The areas being reviewed include long-term guarantees measures and measures on equity risk; methods, assumptions and standard parameters used when calculating the Solvency Capital Requirement standard formula; member states’ rules and supervisory authorities practices regarding the calculation of the minimum capital requirement; and group supervision and capital management within a group of insurance or reinsurance undertakings.
Beyond that minimum scope, other parts of the Solvency II framework were also identified by the EC services or by stakeholders as deserving a reassessment, such as the supervision of cross-border activities or the enhancement of proportionality principles, including as regards reporting, and also others.
A public consultation was already completed during the summer that focused on the draft advice on reporting and disclosure and on insurance guarantee schemes.
The second public consultation, which is currently in process, focuses on technical advice covering all advice other than on reporting, disclosure and insurance guarantee schemes.
The deadline for the second consultation is on 15 January 2020. EIOPA’s publication of opinion is expected to be published in June 2020, with a final report from the EC and a potential legislative proposal due at the end of 2020.
One association that has been working closely with EIOPA is the Federation of European Risk Management Association (FERMA). The association has a dedicated working group of risk managers and other captive specialists, who according to 7, CEO of FERMA, “have already been successful in putting proportionality for small insurance entities very high in the EIOPA agenda”.
Beaupérin explains: “Our network of members has told us that member states are not consistent in the way they apply the proportionality principle. Our focus, therefore, is primarily to get improvements to the application of proportionality for small and less complex insurers like captives, which are used by around 30 percent of risk and insurance managers in Europe according to FERMA’s 2018 European Risk Manager Survey.”
Published on 15 October, EIOPA’s consultation paper on the 2020 review stated that it had reviewed the rules for exempting insurance undertakings from the Solvency II Directive, in particular, the thresholds on the size of the insurance business.
As a result, EIOPA proposed to maintain the general approach to exemptions but to reinforce proportionality across the three pillars of the Solvency II Directive.
EIOPA also proposed to double the thresholds related to technical provisions and to allow the member states to increase the current threshold for premium income from the current amount of €5 million to up to €25 million.
During a webinar that FERMA held in late August, those involved were asked if their captive benefitted from proportionality measures put in place by the local supervisor in relation with Solvency II. Most respondents did not know whether they benefit from proportionality measures, with 21 percent answering yes and 38 responding no.
When asked if these results came as a surprise, Laurent Nihoul, general manager, group head of insurance at Arcelor Mittal, said: “Yes and no”.
On the same webinar, EIOPA’s head of supervisory process department, Ana Teresa Moutinho confirmed that they have different applications of proportionality across Europe and shared that it is difficult for EIOPA to streamline their analysis for only captives—which is something they are working on.
Florian Wimber, head of European affairs and international insurance, Insurance Ireland, explains that the system is generally based on the assumption of a representative insurer.
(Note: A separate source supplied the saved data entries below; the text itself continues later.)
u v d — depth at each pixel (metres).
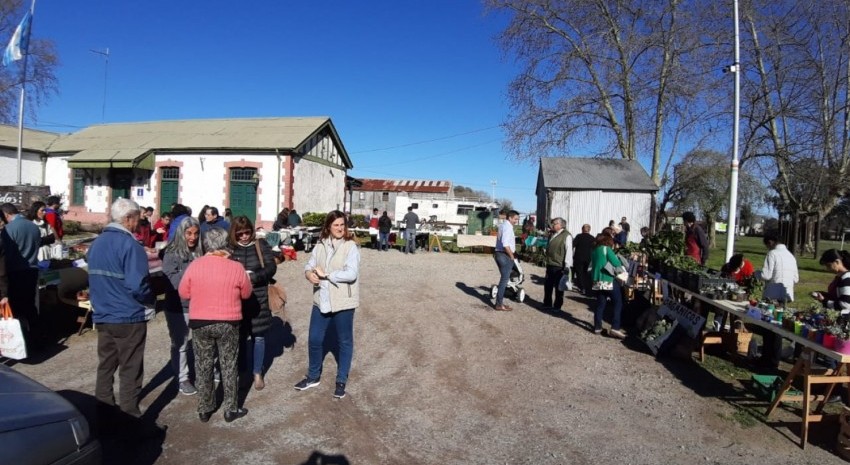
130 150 23.03
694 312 7.02
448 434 4.54
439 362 6.48
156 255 7.29
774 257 7.23
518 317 9.06
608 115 25.61
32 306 6.45
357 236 23.23
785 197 28.23
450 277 13.52
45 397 3.01
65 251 10.06
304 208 23.08
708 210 34.94
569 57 24.72
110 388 4.18
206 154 22.30
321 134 24.75
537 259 17.94
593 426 4.83
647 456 4.30
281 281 11.88
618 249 11.07
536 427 4.76
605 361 6.76
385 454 4.14
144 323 4.20
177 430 4.36
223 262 4.37
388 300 10.13
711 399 5.57
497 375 6.10
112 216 4.11
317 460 3.98
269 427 4.50
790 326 5.16
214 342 4.41
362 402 5.14
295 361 6.26
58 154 25.34
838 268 6.20
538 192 28.03
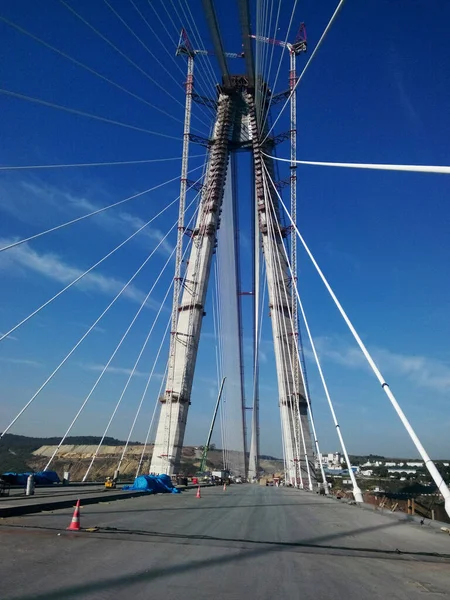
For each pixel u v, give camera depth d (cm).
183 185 6950
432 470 1562
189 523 1363
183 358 6072
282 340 6500
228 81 7456
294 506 2300
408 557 967
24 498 1881
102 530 1114
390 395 1856
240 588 673
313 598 641
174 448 5638
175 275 6512
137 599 597
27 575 679
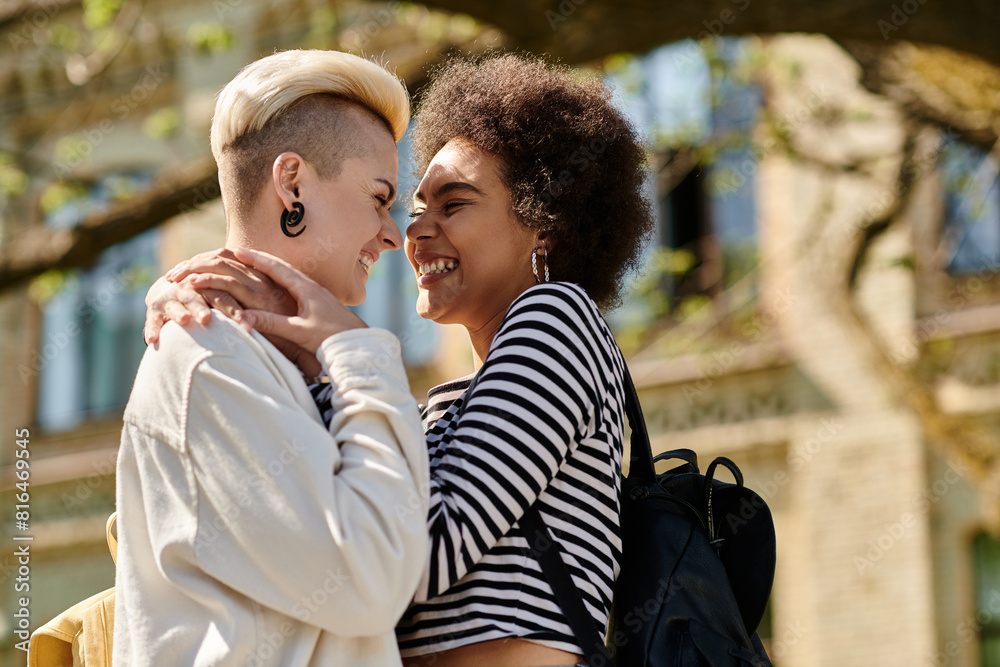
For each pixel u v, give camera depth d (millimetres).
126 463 1685
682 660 1791
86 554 11406
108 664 1910
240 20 11492
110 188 8375
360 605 1521
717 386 9930
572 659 1694
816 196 9609
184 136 11570
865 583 9273
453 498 1671
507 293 2115
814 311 9656
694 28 5125
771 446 9719
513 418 1721
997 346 9211
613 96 2328
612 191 2180
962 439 7527
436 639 1719
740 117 8258
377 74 1934
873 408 9445
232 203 1878
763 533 2051
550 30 5137
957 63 6445
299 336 1688
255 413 1582
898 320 9500
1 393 11828
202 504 1593
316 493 1535
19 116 11977
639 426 2002
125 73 11805
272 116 1855
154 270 11289
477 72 2232
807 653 9367
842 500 9445
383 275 10727
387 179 1907
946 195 9539
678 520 1938
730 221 10125
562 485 1777
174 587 1630
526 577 1716
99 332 11914
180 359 1637
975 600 9055
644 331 9914
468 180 2107
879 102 8648
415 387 10539
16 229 11156
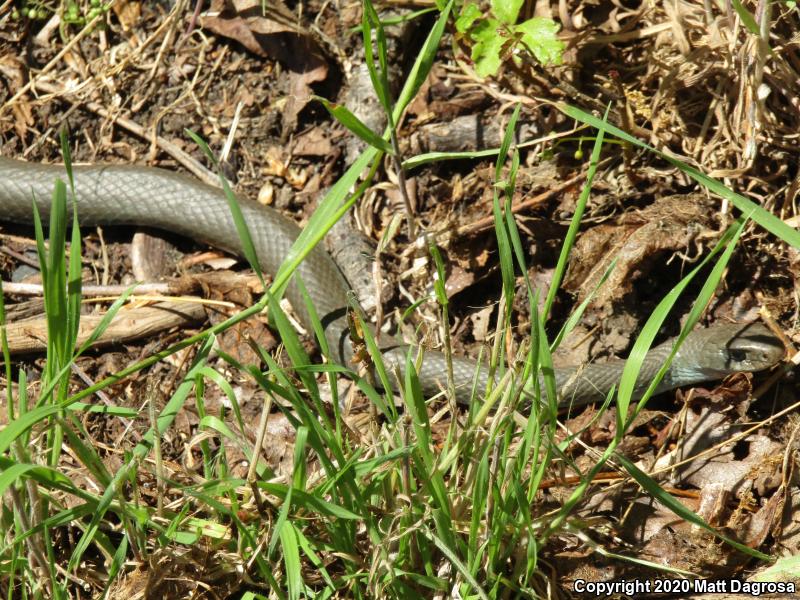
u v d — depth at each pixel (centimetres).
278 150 695
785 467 510
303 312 621
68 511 382
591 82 649
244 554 425
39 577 422
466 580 410
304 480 396
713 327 592
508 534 429
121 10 741
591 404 577
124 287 634
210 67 720
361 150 675
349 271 637
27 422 343
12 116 714
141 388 588
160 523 433
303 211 679
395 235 653
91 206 657
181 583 440
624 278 588
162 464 450
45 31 745
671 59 625
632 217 602
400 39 689
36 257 663
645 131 610
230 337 609
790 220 596
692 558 485
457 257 614
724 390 564
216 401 573
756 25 541
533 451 431
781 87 592
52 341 398
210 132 704
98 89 720
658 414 558
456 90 686
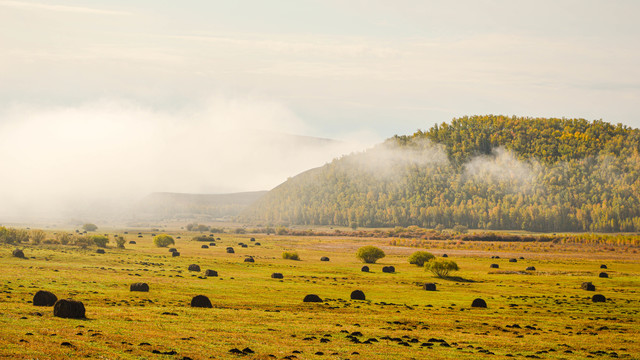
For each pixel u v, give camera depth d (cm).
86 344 3469
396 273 12238
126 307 5500
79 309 4509
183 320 4831
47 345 3338
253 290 7806
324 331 4744
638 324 6081
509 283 10650
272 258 15338
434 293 8694
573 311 7056
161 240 17662
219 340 4016
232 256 15250
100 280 7756
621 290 9681
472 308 7119
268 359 3484
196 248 18312
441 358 3866
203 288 7662
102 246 15125
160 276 8869
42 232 14162
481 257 19250
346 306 6731
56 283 7075
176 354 3438
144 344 3644
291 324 5053
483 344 4600
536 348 4516
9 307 4772
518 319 6281
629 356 4300
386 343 4341
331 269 12512
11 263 9156
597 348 4603
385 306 6944
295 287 8512
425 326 5509
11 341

Insurers with a specific risk profile have the opportunity to apply for the use of internal models.
These internal models, however, require supervisory authorisation and the development of such models and the governance around the application process is, usually, “very burdensome” for smaller insurers, including captives.
Companies such as captives usually apply the “standard Solvency II” and according to Wimber, “due to the special nature of captives, Solvency II does not appropriately reflect the business model. Complying with these ill-fitting standards is an inappropriate burden for the respective companies”.
Wimber believes as a matter of principle, Solvency II should be applied proportionately to the nature, scale and complexity of the risk inherent to an insurer.
He explains: “Such a proportionate application of Solvency II should mean that the compliance burden for less complex insurers and captives is more tailored. Unfortunately, a recent EIOPA assessment found that the principle of proportionality is very inconsistently applied across the EU.”
Insurance Ireland also teamed up with the EC and EIOPA to ensure that captives are appropriately reflected under Solvency II.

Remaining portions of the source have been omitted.